The second witness in this session was María Eugenia Guzmán de Antequera, the widow of José de Jesús Antequera Antequera. As she explained, her husband was a lawyer, a student leader, Secretary General of the Communist Youth group and a founder of the UP. He served the UP as coordinator of public relations. In other words, he was in charge of managing the communications with other political groups, with other entities, with the Church, etc. In addition, they assigned him an essential task: coordinating the election campaign once the Party became official and a campaign had to be organized. In fact, at the moment he was assassinated, March 3, 1989, he was in charge of coordinating the second campaign in the 1990 elections.
“What I’m going to describe and what it cost us as people or as a family, was the same thing that happened to more than 3,000 people that were murdered selectively during the existence of the UP. From the moment the UP was formed, once the election campaign started, what started for us as victims was a very organized, selective killing spree, practically a list of people they were killing every day, just for belonging to the UP. Of course this event and our connection with the movement was terrifying because we were constantly attending funerals and physically seeing our people’s pain, on the television and on the radio,” she said.
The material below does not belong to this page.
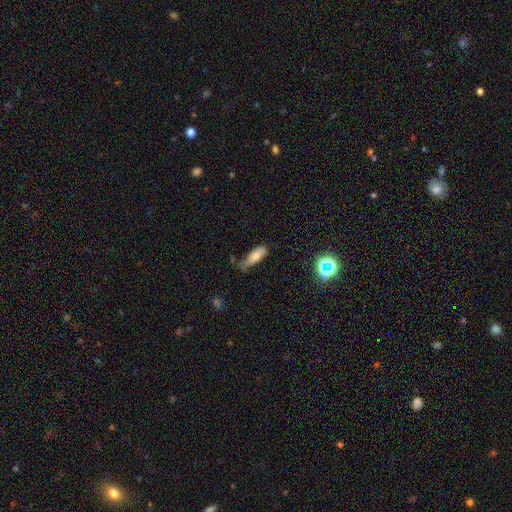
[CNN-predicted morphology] Overall: smooth (68%). How rounded: in between (67%; cigar-shaped 30%). Merging: minor disturbance (38%; none 37%).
María Eugenia Guzmán admitted that they were certain that their names were on “the list”, until the day finally came, at El Dorado airport, at 3:45 in the afternoon. Her husband was murdered by machine gun fire, in spite of the fact that he was protected by bodyguards employed by the DAS[1]. She said that it was so obvious what was going to happen to them; in the morning of the day of the murder, Antequera had complained in a nationally circulated magazine, with names and surnames, that 720 people had already been murdered. When the magazine came out, José Antequera would be killing no. 721.
“Those threats reached us as a family and they were constant. Messages (condolences) arrived at our house, expressions of sympathy that are sent in Colombia when someone has died. We received wreaths of flowers that people send to funerals, they painted our front door with a black cross, they put a bomb in the building where we were living, and they also placed a bomb in his (her husband’s) office, and a person was killed. All of that happened before José was assassinated. There were too many threats, too many terrors suffered by our children for the simple fact that there were bodyguards at our front door, DAS agents who had to stay there day and night. It concentrated the fear into our souls, and was an intrinsic part of our daily lives,” she said.
This is how the first day ended of the four days in which the IDH Court will hear the victims and put together the necessary materials to make a thoroughgoing decision in a case that has been under the shadow of uncertainly and legal controversy for nearly three decades.
[1] Colombia’s Administrative Department of Security, abolished in 2011.